Já em Patos, no Sertão Paraibano, a Prefeitura Municipal conta hoje com o sexto prefeito num período de quatro anos, gerando grande instabilidade administrativa e falta de pagamentos à empresa terceirizada, que, por sua vez, repassa sem pena o ônus financeiro aos trabalhadores com frequentes atrasos nos salários.

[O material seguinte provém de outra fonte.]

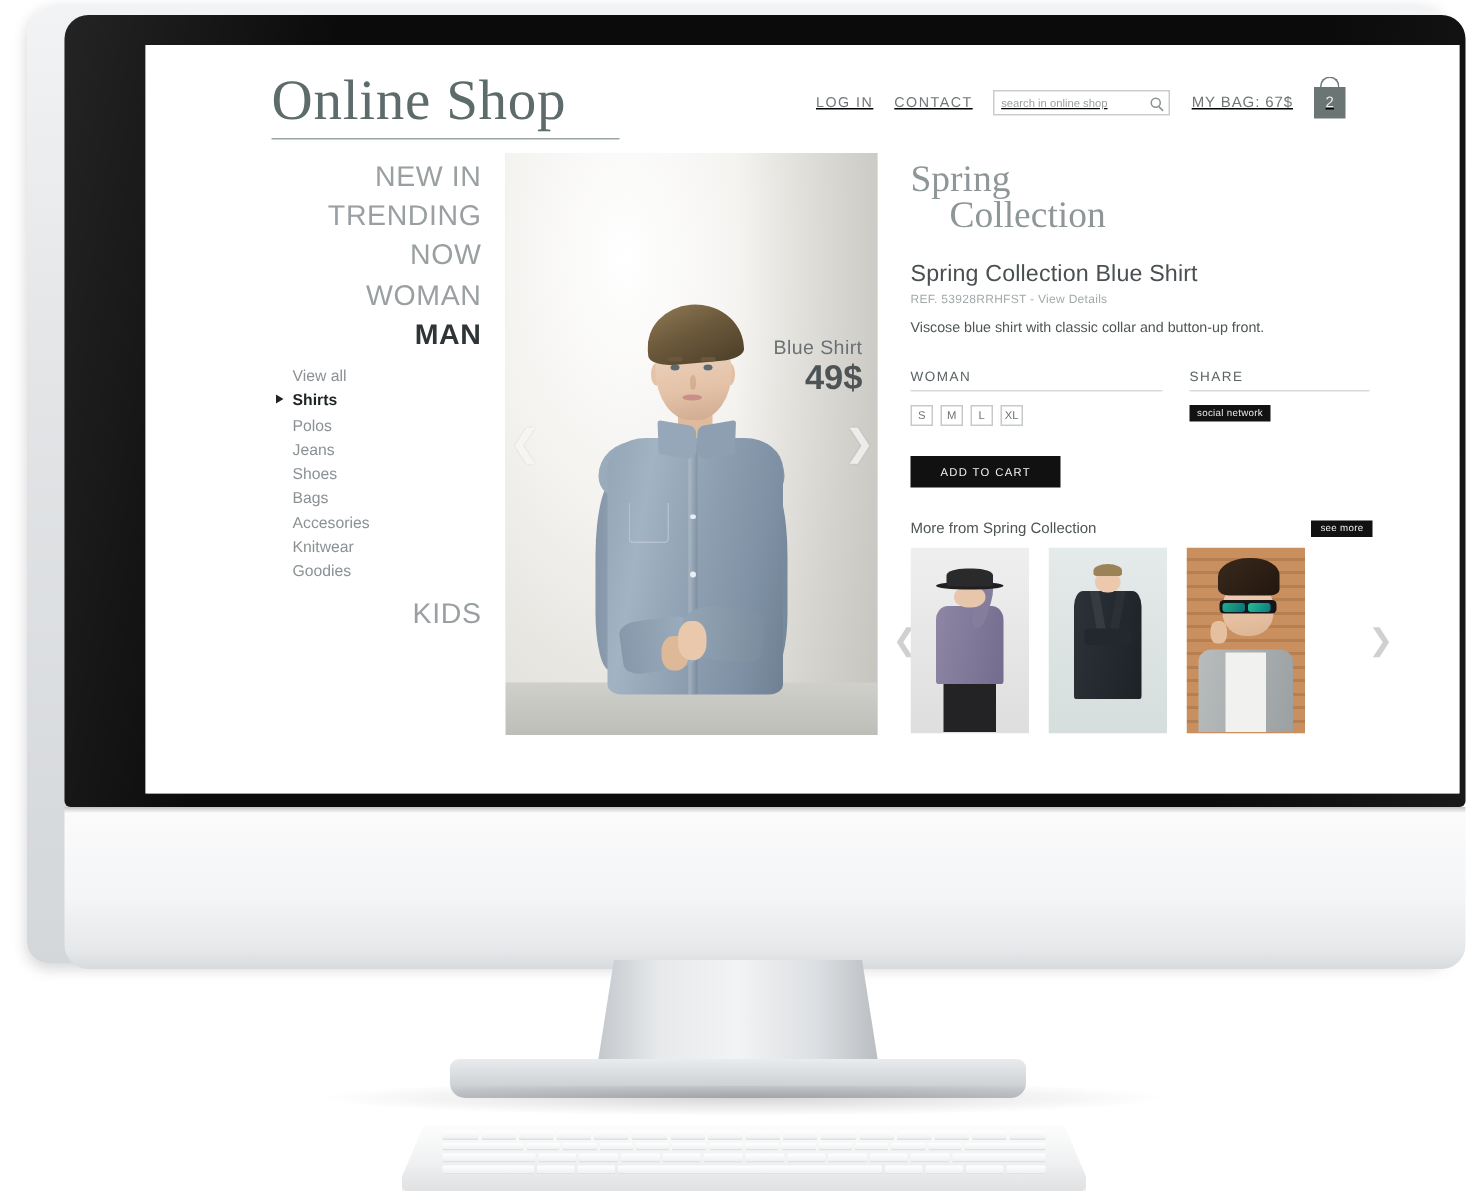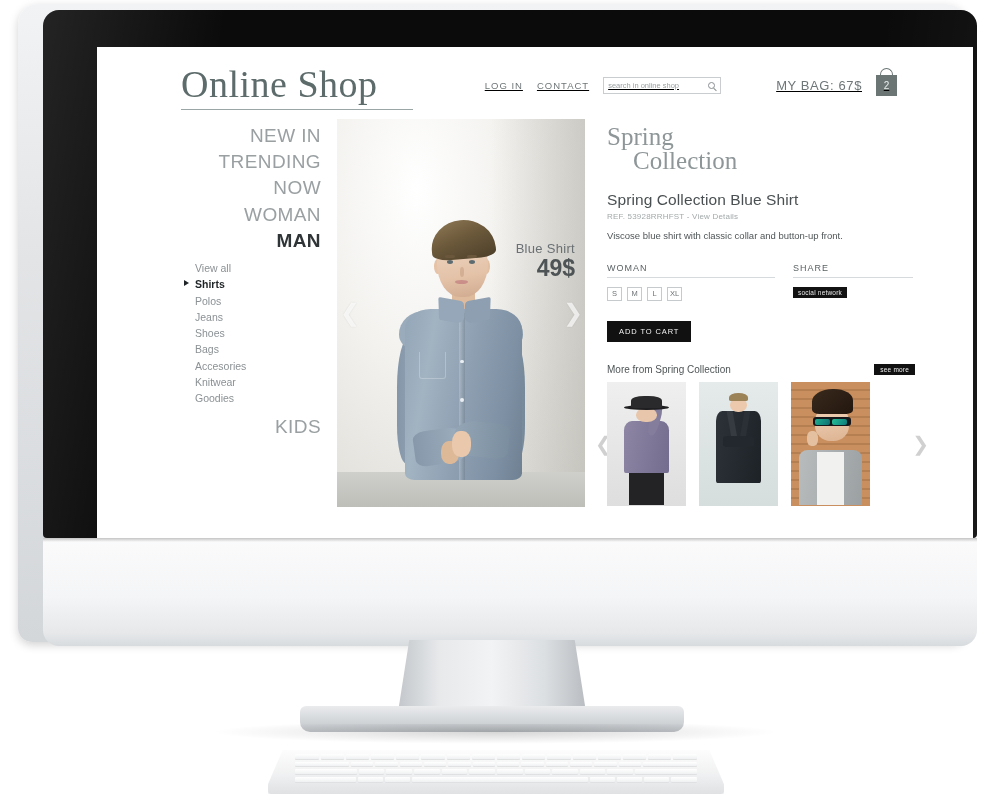"Online Shop" .screen { top: 37px -> 20px }
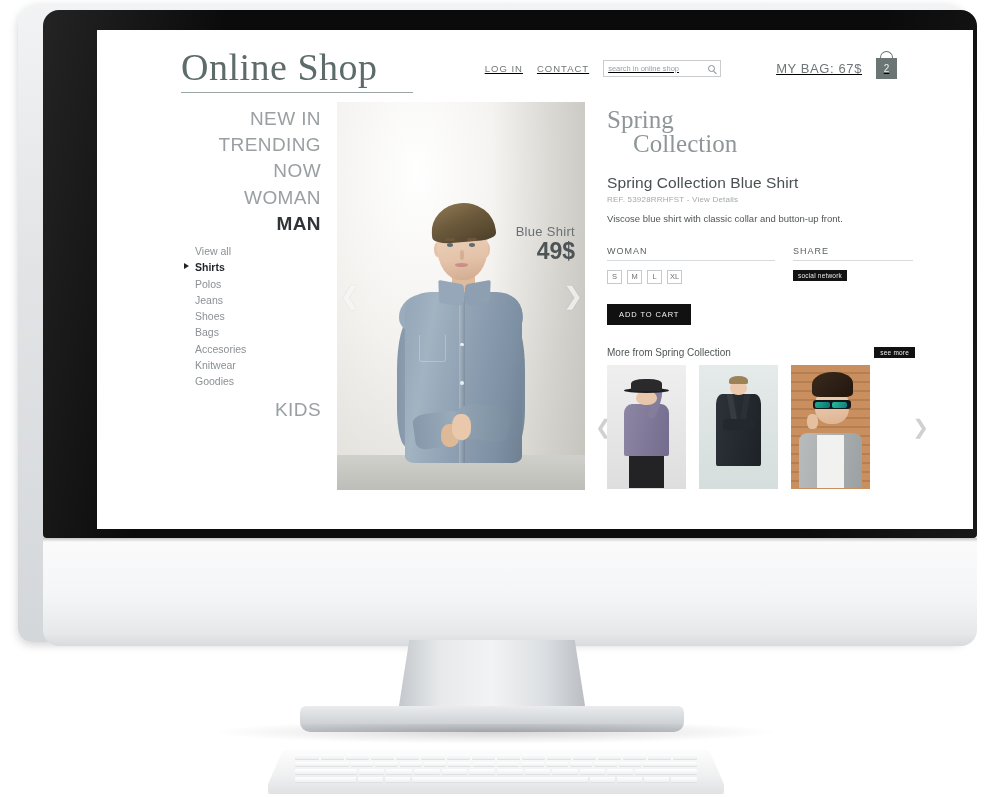"MY BAG: 67$" .bag-text { font-size: 13px -> 10px; margin-left: 41px -> none }
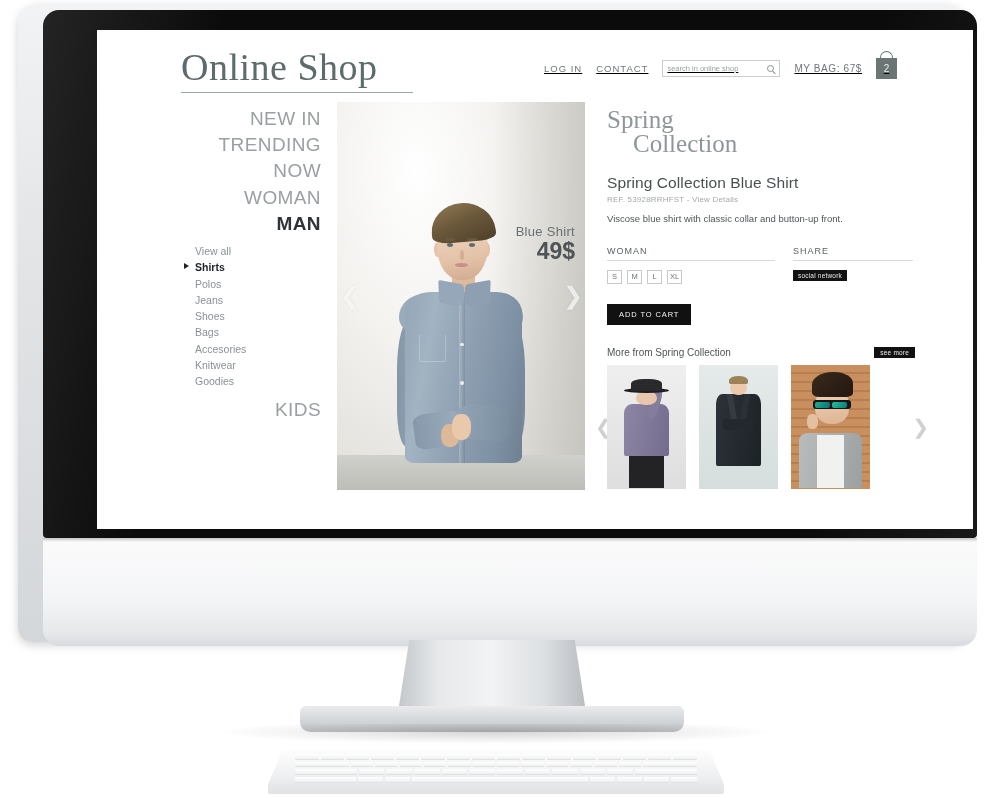"ADD TO CART" .add-cart { padding: 6px 12px -> 6px 20px }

“Os trabalhadores da empresa Conserv, em Patos, estão muito sobrecarregados porque, além das demissões, apenas dois caminhões coletores estão em operação, sem a devida manutenção, para dar conta de um grande aumento do lixo produzido nas casas das pessoas, coleta que antes era realizada com cinco caminhões. Isso sem falar na falta de EPIs básicos, como luvas e máscaras”, relata Radamés Cândido, presidente do Sindlimp-PB.

Categoria em luta

Diante de tamanho descaso com esta categoria fundamental para a sociedade, os trabalhadores da limpeza urbana no Brasil têm dado uma grande demonstração de coragem para se organizarem e defenderem seus direitos. Também dão provas diárias de abnegação para desempenhar sua profissão, ajudando a preservar milhares de vidas, mesmo em meio à grande exposição a que estão expostos nesta pandemia.